• REQUIREMENT:
Exact repetition is required: output every record in full.

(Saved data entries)
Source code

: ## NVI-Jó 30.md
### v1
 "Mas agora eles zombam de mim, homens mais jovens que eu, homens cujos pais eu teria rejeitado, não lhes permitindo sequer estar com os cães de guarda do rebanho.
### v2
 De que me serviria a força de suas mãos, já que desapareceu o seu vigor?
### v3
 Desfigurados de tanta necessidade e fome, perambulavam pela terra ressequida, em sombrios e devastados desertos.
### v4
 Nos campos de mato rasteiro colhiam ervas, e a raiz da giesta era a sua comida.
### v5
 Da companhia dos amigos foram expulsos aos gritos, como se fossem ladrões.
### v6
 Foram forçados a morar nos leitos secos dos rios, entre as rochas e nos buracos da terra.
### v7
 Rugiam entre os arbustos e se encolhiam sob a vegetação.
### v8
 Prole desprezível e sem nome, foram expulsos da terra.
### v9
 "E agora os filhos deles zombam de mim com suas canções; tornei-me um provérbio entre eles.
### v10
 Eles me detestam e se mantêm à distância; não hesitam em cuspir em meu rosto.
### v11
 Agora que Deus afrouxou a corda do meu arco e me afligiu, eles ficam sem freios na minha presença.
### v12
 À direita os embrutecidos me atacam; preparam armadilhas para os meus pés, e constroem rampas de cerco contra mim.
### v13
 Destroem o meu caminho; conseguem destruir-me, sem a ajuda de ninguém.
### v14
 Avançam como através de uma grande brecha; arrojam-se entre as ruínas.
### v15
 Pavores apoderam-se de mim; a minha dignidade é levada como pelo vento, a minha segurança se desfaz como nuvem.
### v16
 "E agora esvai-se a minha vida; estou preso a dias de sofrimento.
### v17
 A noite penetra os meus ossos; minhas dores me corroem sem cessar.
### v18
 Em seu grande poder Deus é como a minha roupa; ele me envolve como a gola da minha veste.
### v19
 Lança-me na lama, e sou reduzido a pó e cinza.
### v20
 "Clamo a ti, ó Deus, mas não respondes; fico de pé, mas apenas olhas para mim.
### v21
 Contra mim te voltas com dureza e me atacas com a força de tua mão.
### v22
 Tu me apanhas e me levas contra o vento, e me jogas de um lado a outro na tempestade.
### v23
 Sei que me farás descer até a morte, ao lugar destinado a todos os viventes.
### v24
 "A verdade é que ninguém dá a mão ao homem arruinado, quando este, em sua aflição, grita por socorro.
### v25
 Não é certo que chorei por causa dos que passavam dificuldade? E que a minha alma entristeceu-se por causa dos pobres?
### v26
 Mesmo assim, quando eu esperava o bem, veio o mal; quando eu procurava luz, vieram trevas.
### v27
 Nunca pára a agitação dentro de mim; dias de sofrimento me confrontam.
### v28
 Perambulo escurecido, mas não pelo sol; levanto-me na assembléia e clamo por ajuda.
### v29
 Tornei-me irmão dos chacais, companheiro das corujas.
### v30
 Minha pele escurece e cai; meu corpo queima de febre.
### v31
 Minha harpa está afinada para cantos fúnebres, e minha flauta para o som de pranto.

• OUTPUT FOR THIS TASK:
Source code

: ## NVI-Jó 30.md
### v1
 "Mas agora eles zombam de mim, homens mais jovens que eu, homens cujos pais eu teria rejeitado, não lhes permitindo sequer estar com os cães de guarda do rebanho.
### v2
 De que me serviria a força de suas mãos, já que desapareceu o seu vigor?
### v3
 Desfigurados de tanta necessidade e fome, perambulavam pela terra ressequida, em sombrios e devastados desertos.
### v4
 Nos campos de mato rasteiro colhiam ervas, e a raiz da giesta era a sua comida.
### v5
 Da companhia dos amigos foram expulsos aos gritos, como se fossem ladrões.
### v6
 Foram forçados a morar nos leitos secos dos rios, entre as rochas e nos buracos da terra.
### v7
 Rugiam entre os arbustos e se encolhiam sob a vegetação.
### v8
 Prole desprezível e sem nome, foram expulsos da terra.
### v9
 "E agora os filhos deles zombam de mim com suas canções; tornei-me um provérbio entre eles.
### v10
 Eles me detestam e se mantêm à distância; não hesitam em cuspir em meu rosto.
### v11
 Agora que Deus afrouxou a corda do meu arco e me afligiu, eles ficam sem freios na minha presença.
### v12
 À direita os embrutecidos me atacam; preparam armadilhas para os meus pés, e constroem rampas de cerco contra mim.
### v13
 Destroem o meu caminho; conseguem destruir-me, sem a ajuda de ninguém.
### v14
 Avançam como através de uma grande brecha; arrojam-se entre as ruínas.
### v15
 Pavores apoderam-se de mim; a minha dignidade é levada como pelo vento, a minha segurança se desfaz como nuvem.
### v16
 "E agora esvai-se a minha vida; estou preso a dias de sofrimento.
### v17
 A noite penetra os meus ossos; minhas dores me corroem sem cessar.
### v18
 Em seu grande poder Deus é como a minha roupa; ele me envolve como a gola da minha veste.
### v19
 Lança-me na lama, e sou reduzido a pó e cinza.
### v20
 "Clamo a ti, ó Deus, mas não respondes; fico de pé, mas apenas olhas para mim.
### v21
 Contra mim te voltas com dureza e me atacas com a força de tua mão.
### v22
 Tu me apanhas e me levas contra o vento, e me jogas de um lado a outro na tempestade.
### v23
 Sei que me farás descer até a morte, ao lugar destinado a todos os viventes.
### v24
 "A verdade é que ninguém dá a mão ao homem arruinado, quando este, em sua aflição, grita por socorro.
### v25
 Não é certo que chorei por causa dos que passavam dificuldade? E que a minha alma entristeceu-se por causa dos pobres?
### v26
 Mesmo assim, quando eu esperava o bem, veio o mal; quando eu procurava luz, vieram trevas.
### v27
 Nunca pára a agitação dentro de mim; dias de sofrimento me confrontam.
### v28
 Perambulo escurecido, mas não pelo sol; levanto-me na assembléia e clamo por ajuda.
### v29
 Tornei-me irmão dos chacais, companheiro das corujas.
### v30
 Minha pele escurece e cai; meu corpo queima de febre.
### v31
 Minha harpa está afinada para cantos fúnebres, e minha flauta para o som de pranto.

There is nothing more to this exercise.